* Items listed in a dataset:

--*--

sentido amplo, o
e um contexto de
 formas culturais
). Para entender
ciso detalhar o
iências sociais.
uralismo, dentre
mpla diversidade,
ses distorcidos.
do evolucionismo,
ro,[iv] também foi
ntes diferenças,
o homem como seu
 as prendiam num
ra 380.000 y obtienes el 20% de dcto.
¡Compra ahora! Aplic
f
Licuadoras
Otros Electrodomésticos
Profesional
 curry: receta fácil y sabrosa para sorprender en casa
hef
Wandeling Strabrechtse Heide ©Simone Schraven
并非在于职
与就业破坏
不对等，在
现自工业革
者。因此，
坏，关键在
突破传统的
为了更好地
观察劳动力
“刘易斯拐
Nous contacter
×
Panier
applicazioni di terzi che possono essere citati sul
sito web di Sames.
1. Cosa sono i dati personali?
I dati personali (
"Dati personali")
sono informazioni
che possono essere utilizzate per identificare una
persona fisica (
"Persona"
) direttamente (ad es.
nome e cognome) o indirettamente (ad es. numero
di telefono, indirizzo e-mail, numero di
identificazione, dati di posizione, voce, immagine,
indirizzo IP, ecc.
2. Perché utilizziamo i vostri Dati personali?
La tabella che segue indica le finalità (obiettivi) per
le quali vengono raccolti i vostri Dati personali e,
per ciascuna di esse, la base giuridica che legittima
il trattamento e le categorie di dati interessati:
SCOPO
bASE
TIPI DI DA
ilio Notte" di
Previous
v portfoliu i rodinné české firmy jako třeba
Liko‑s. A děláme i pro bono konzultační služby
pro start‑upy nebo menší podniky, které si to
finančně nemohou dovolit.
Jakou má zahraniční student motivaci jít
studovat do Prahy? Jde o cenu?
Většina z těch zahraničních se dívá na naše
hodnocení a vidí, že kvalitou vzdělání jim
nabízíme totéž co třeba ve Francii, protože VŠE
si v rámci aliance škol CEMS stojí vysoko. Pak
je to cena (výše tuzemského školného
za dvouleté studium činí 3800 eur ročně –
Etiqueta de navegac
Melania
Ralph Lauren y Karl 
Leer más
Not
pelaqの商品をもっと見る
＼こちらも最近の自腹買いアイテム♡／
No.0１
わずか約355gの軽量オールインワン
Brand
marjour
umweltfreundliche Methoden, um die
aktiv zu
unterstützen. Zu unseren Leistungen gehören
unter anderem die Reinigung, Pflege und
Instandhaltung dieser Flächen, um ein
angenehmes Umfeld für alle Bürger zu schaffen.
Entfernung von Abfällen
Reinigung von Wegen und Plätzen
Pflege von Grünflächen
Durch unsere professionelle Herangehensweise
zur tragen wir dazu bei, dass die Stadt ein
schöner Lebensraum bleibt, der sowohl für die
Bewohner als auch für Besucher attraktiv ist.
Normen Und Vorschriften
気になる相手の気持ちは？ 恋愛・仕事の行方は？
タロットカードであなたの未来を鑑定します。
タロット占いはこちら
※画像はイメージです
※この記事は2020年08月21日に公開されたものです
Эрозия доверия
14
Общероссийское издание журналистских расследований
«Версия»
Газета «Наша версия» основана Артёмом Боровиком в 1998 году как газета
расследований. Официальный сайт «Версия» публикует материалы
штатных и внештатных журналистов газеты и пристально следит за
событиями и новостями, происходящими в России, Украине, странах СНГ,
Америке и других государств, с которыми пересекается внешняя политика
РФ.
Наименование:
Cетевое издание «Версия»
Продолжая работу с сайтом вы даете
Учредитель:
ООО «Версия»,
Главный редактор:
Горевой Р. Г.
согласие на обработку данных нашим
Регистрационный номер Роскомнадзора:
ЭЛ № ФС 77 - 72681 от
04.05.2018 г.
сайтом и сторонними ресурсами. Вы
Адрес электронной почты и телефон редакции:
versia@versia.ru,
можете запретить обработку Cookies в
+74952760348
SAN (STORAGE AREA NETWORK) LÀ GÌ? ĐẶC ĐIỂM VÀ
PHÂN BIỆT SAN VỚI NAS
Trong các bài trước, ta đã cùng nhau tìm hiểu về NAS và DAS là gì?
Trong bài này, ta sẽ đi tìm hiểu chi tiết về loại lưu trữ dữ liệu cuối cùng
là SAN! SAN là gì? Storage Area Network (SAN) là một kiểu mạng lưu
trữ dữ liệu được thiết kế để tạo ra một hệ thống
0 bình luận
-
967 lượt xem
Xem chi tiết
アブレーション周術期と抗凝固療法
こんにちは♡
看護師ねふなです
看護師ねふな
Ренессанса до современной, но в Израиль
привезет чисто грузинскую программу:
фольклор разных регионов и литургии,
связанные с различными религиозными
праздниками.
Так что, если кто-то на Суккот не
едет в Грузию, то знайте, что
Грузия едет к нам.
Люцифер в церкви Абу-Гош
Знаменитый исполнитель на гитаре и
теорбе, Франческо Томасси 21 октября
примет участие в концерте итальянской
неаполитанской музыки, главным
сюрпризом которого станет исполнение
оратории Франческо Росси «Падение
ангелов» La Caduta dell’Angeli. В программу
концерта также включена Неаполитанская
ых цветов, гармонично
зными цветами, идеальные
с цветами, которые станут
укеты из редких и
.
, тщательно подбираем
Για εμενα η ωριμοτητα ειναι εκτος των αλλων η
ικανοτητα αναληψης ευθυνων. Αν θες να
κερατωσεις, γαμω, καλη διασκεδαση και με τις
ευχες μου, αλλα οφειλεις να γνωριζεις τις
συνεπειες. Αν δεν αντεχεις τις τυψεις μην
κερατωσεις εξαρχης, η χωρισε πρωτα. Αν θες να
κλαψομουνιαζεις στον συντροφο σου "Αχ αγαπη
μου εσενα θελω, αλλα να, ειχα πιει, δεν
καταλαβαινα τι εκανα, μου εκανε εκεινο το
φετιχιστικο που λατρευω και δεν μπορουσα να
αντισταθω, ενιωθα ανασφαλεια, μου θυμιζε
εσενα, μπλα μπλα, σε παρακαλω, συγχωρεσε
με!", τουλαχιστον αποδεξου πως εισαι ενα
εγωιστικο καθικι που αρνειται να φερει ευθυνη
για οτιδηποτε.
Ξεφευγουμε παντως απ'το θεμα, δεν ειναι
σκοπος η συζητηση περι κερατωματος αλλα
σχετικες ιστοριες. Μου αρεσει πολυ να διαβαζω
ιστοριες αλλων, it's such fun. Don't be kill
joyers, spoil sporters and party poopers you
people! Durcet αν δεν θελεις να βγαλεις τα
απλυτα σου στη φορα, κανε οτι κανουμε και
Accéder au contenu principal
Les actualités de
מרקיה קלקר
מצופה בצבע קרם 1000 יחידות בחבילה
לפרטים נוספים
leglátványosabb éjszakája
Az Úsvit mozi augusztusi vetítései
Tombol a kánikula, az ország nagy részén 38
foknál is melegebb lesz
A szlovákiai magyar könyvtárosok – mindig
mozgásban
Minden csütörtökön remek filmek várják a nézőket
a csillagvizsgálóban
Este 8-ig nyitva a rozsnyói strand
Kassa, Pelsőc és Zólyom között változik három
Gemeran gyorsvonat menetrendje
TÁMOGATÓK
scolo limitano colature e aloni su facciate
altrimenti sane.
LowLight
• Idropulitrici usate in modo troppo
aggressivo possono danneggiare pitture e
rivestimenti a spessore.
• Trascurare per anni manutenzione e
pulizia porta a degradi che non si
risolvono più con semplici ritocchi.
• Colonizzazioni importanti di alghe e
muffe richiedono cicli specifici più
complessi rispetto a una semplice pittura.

--*--

* Work task: Out of the entries, report each line that contains the word "программу".

* Result for this task:
привезет чисто грузинскую программу:
ангелов» La Caduta dell’Angeli. В программу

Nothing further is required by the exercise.